Research by psychology professor Carol Dweck and her colleagues has consistently shown the benefits of adopting a growth mindset over an evaluating one. An evaluating mindset implies that, for instance, if a salesperson is not making their quota, that person can’t sell—is not a natural—and should be either fired or moved into a different job. A growth mindset, on the other hand, implies that if a salesperson is currently ineffective, that individual might benefit from training in sales techniques and coaching from sales leadership on what they are doing that could be improved.

As Dweck argues, implementing a growth mindset is easier said than done. There’s a great deal of effort required to develop talent through hard work, coaching and learning. If people are readily replaced, the temptation to fire them and find someone else can be overwhelming. In an ideal world, public policy would make it more difficult and costlier to remove people from their workplaces. But until that happens, if employers at least think of firing as a last resort, they’ll be more likely to work more diligently to develop everyone to their full potential.

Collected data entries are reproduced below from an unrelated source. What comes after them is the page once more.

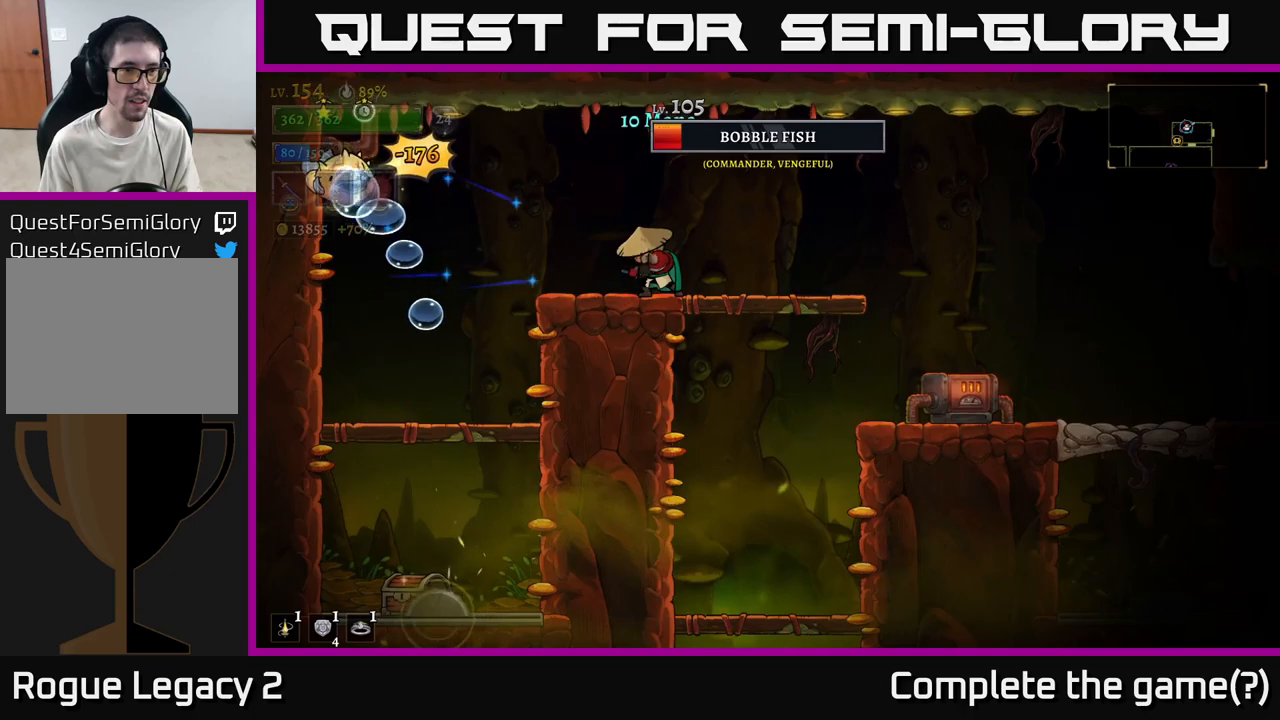
{"buttons": [], "left_stick": "center", "right_stick": "center", "events": [[67, "left_stick", "left"], [167, "X", "down"], [267, "X", "up"], [283, "left_stick", "center"]]}
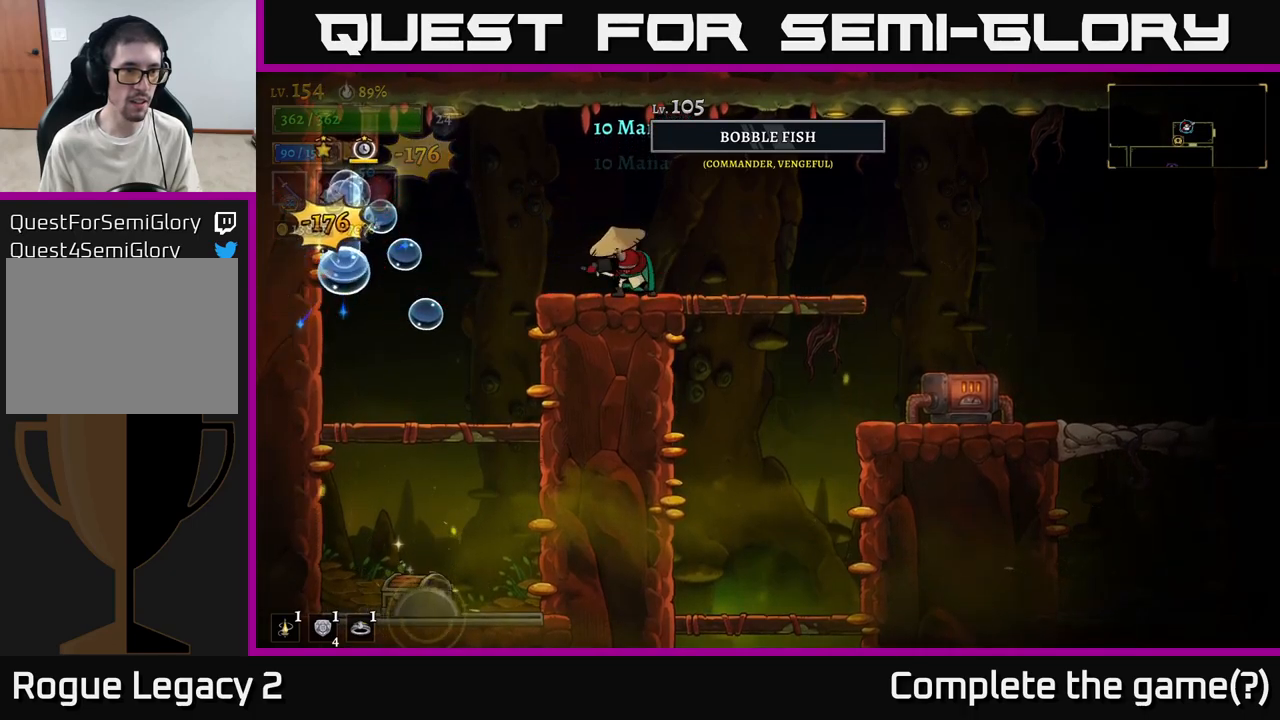
{"buttons": [], "left_stick": "center", "right_stick": "center", "events": []}
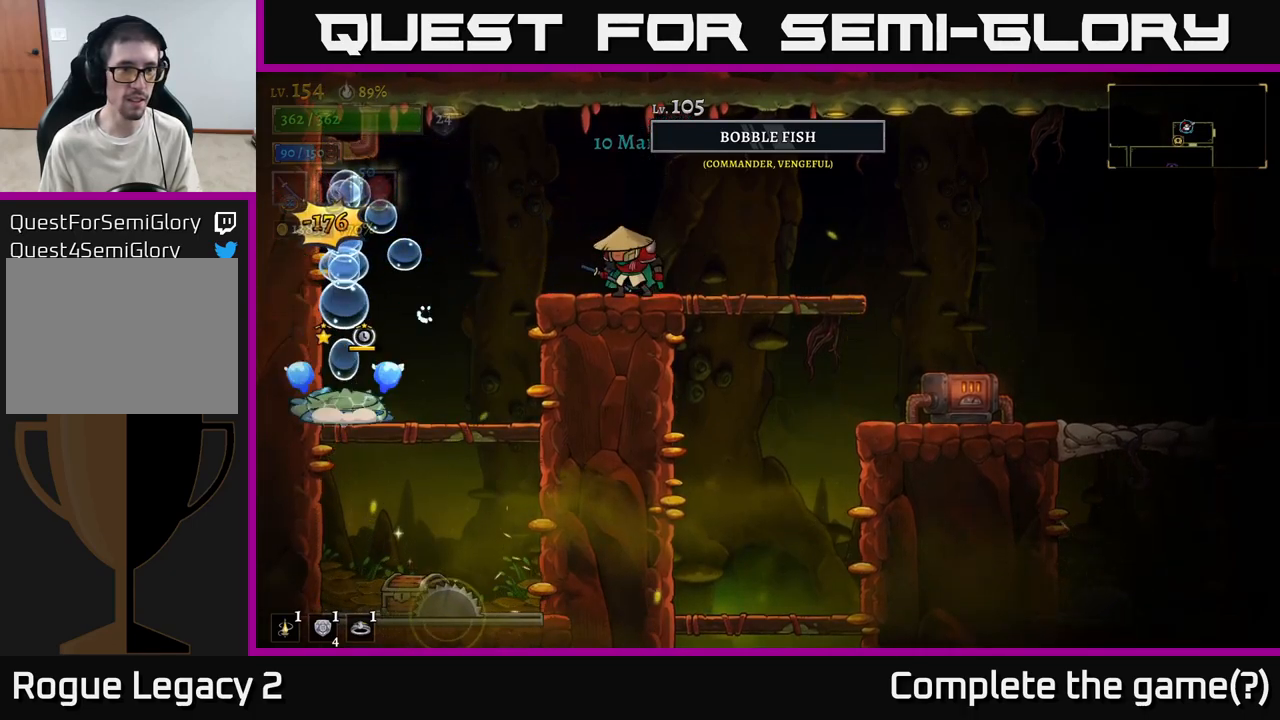
{"buttons": [], "left_stick": "right", "right_stick": "center", "events": [[433, "left_stick", "right"]]}
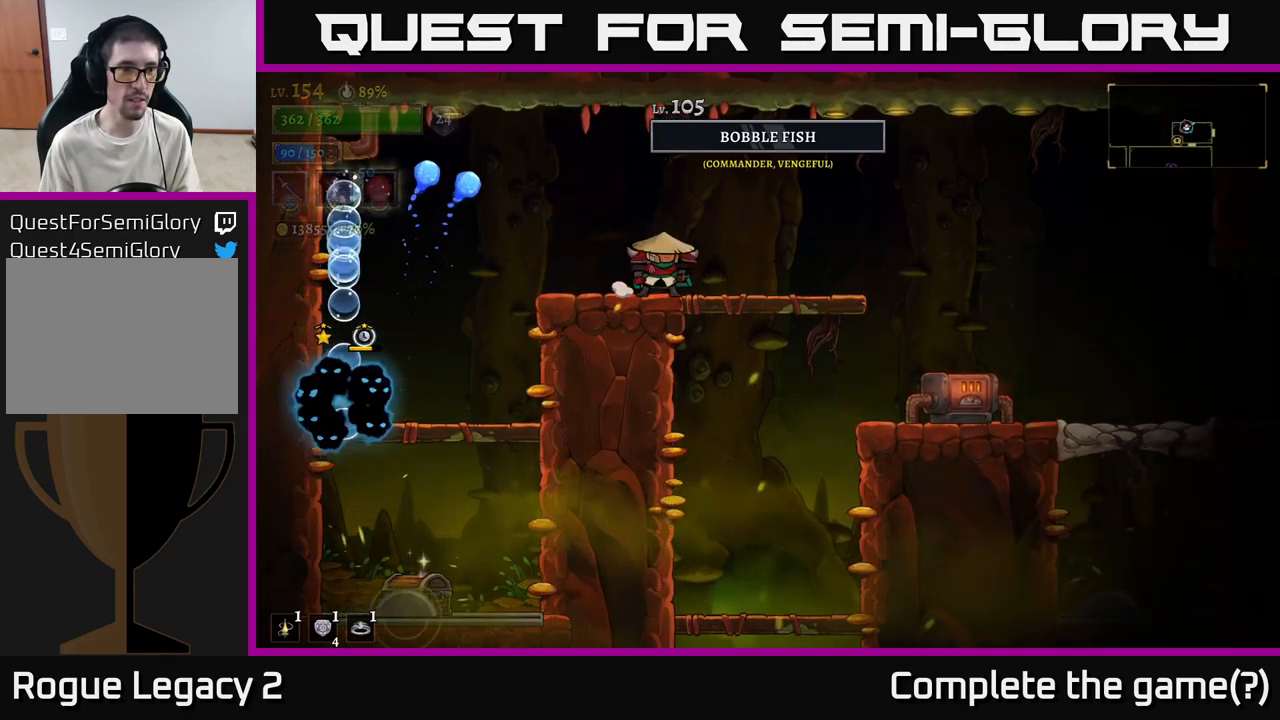
{"buttons": [], "left_stick": "left", "right_stick": "center", "events": [[250, "left_stick", "center"], [483, "left_stick", "left"]]}
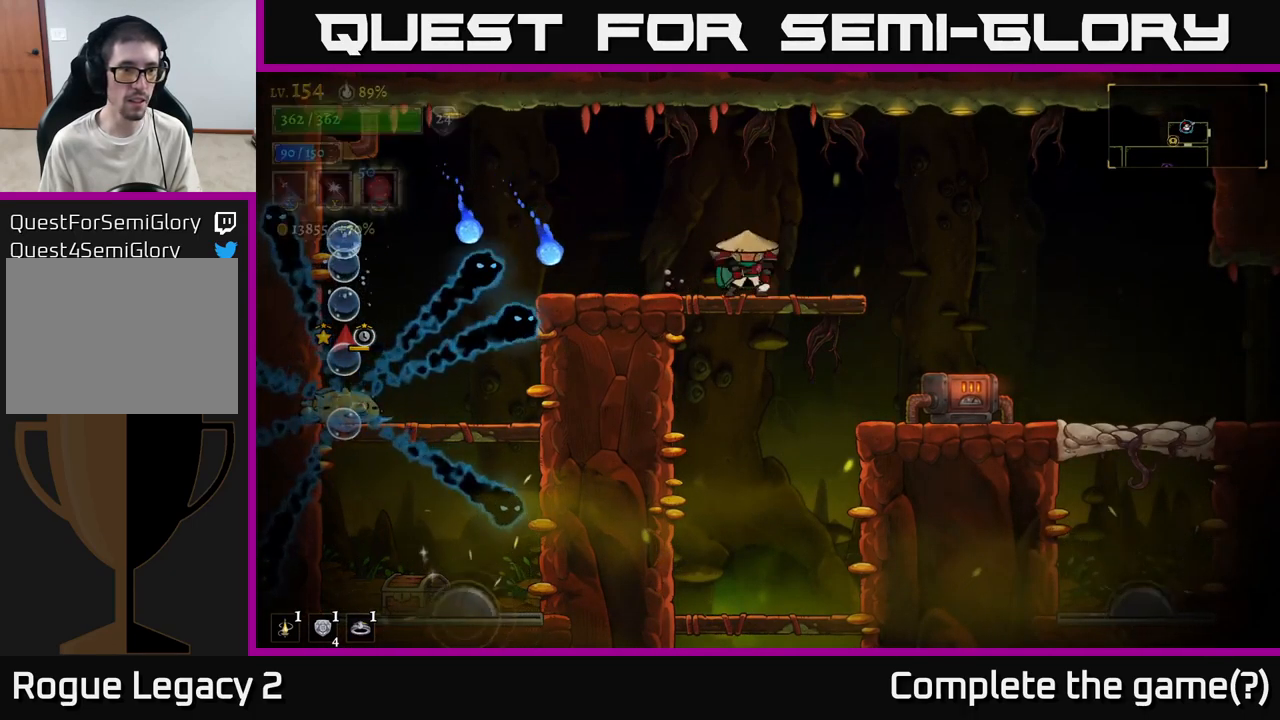
{"buttons": [], "left_stick": "right", "right_stick": "center", "events": [[83, "A", "down"], [133, "left_stick", "center"], [217, "A", "up"], [217, "left_stick", "right"]]}
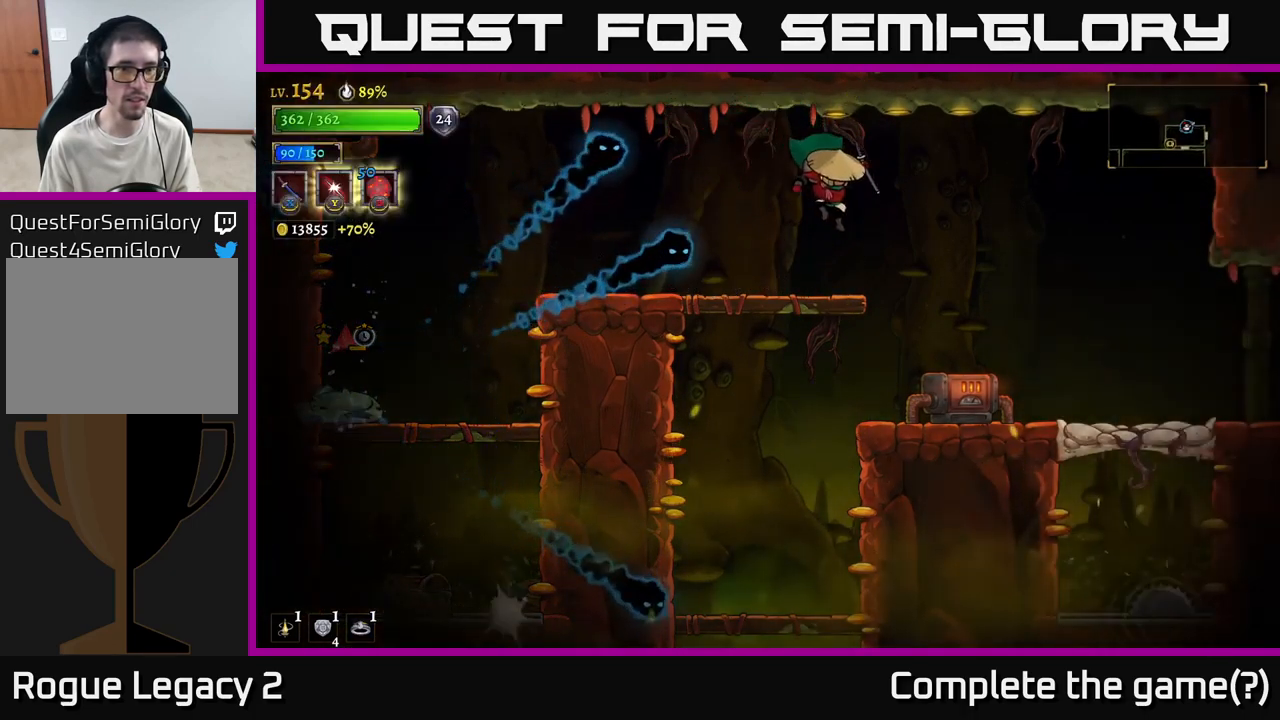
{"buttons": [], "left_stick": "left", "right_stick": "center", "events": [[417, "left_stick", "left"]]}
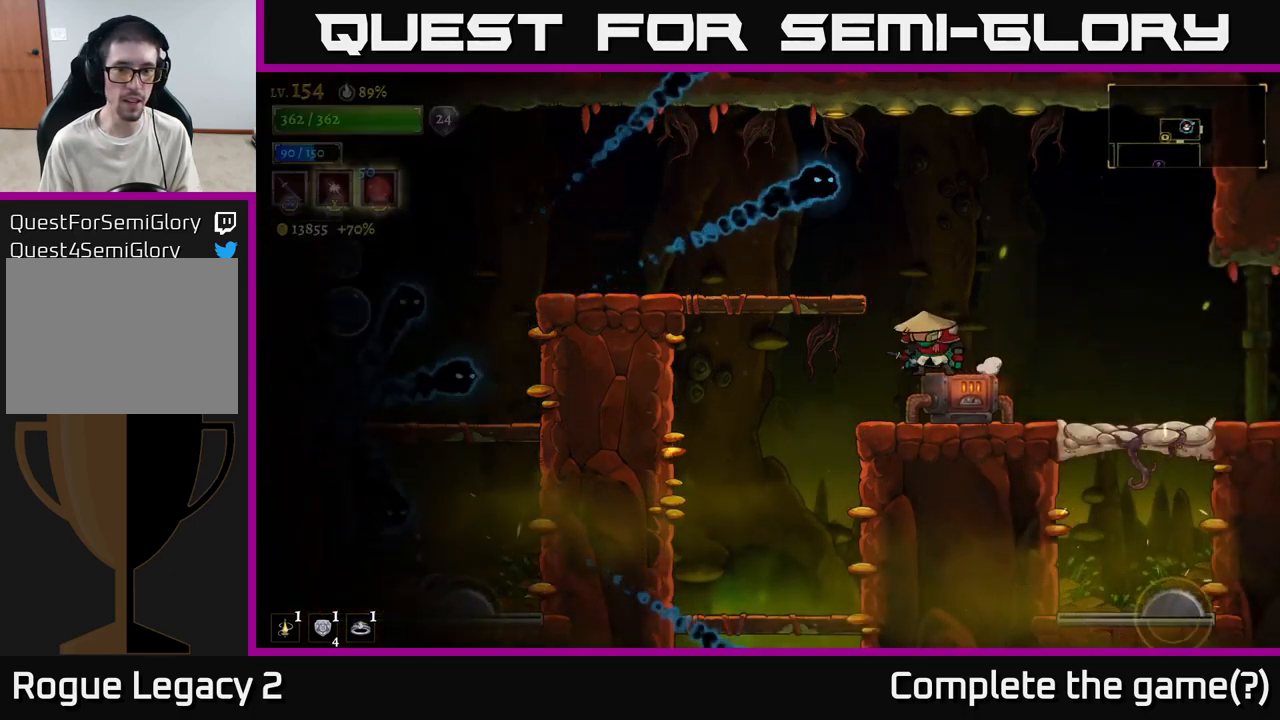
{"buttons": [], "left_stick": "center", "right_stick": "center", "events": [[250, "left_stick", "center"], [333, "left_stick", "right"], [450, "left_stick", "center"]]}
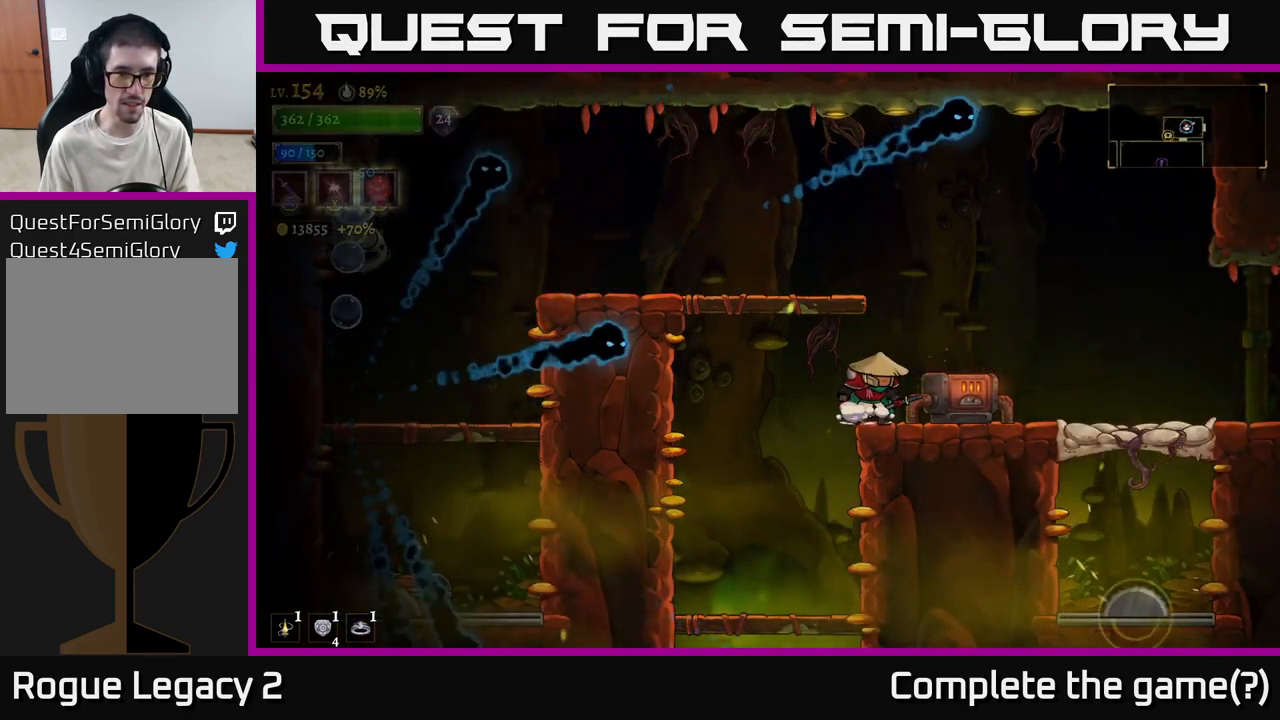
{"buttons": [], "left_stick": "center", "right_stick": "center", "events": [[150, "left_stick", "right"], [217, "X", "down"], [267, "left_stick", "center"], [350, "X", "up"]]}
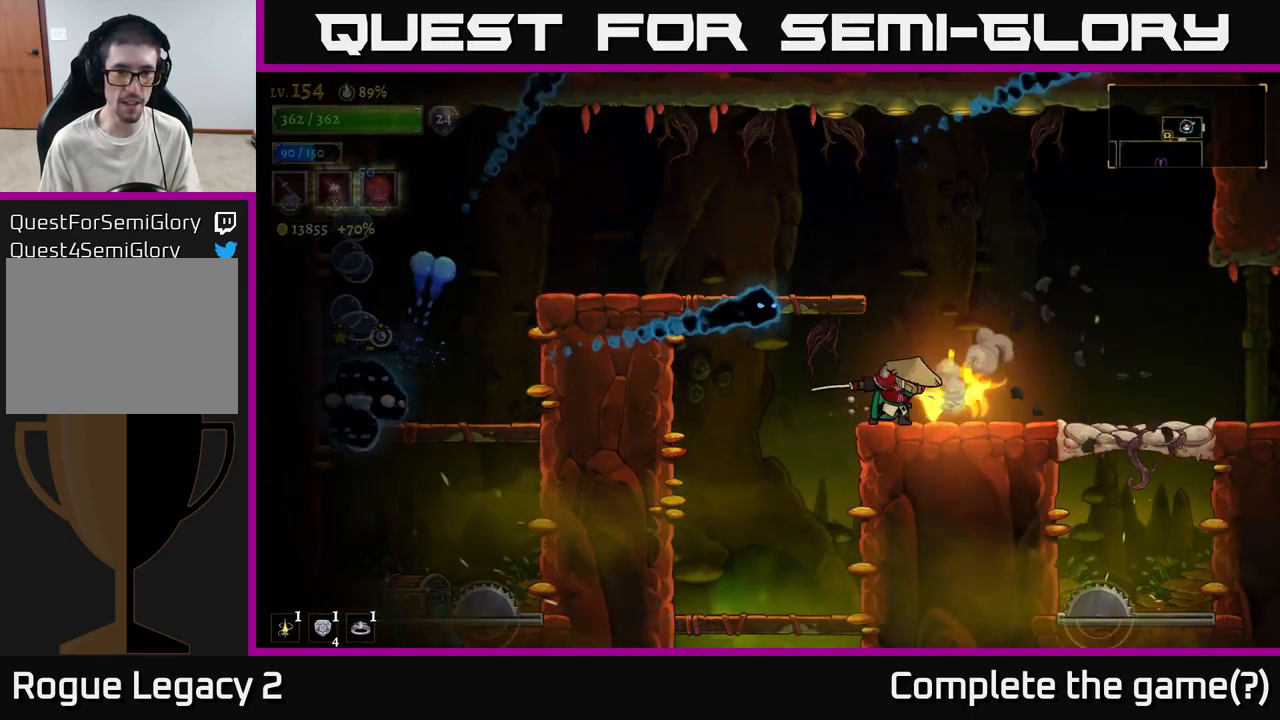
{"buttons": [], "left_stick": "left", "right_stick": "center", "events": [[200, "left_stick", "right"], [467, "left_stick", "left"]]}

Performance reviews (which managers don’t like giving and few employees want to receive) may be, in my opinion, the most detrimental HR practice when it comes to developing a growth mindset.

Evaluations presumably identify who needs to go on "performance improvement plans" and are used to rank people against each other. If firing people weren’t at the forefront of these reviews, HR managers might still want to provide developmental information, but it almost certainly would take a very different form. The conversation would focus on how the employee could improve and what the employer and employee could jointly do to develop that individual’s competencies, not the person’s "grade." And instead of being performed annually or every six months, developmental conversations would occur all the time.

Does firing even work? Consider this logic. Unless the company is downsizing, every person that’s fired needs to be replaced. Unless the company has somehow improved its selection process, or done something to become a more attractive place to work, the organization will just return to the same labor pool from which it drew the now-fired individual, with the same "deal," and draw again. What are the odds it will do better? That is why companies that fire people—and those that downsize—tend to do it again and again, because these actions do not solve anything.

Here's a useful analogy. Almost no parent has ever "fired" their child. When the child misbehaves or does not live up to their potential, great parents provide love, attention, guidance and high expectations, and work hard to ensure the best possible outcome for the kid. Wouldn’t it be nice if companies did the same? Instead of disposing of people, give them second, third, maybe even fourth chances. Invest in them. Provide them the social support necessary for physical and mental health, and the opportunity to do better.

We live in a world of untapped human potential. Fulfilling people’s promise requires a commitment to their development that the opportunity to simply get rid of them renders unlikely.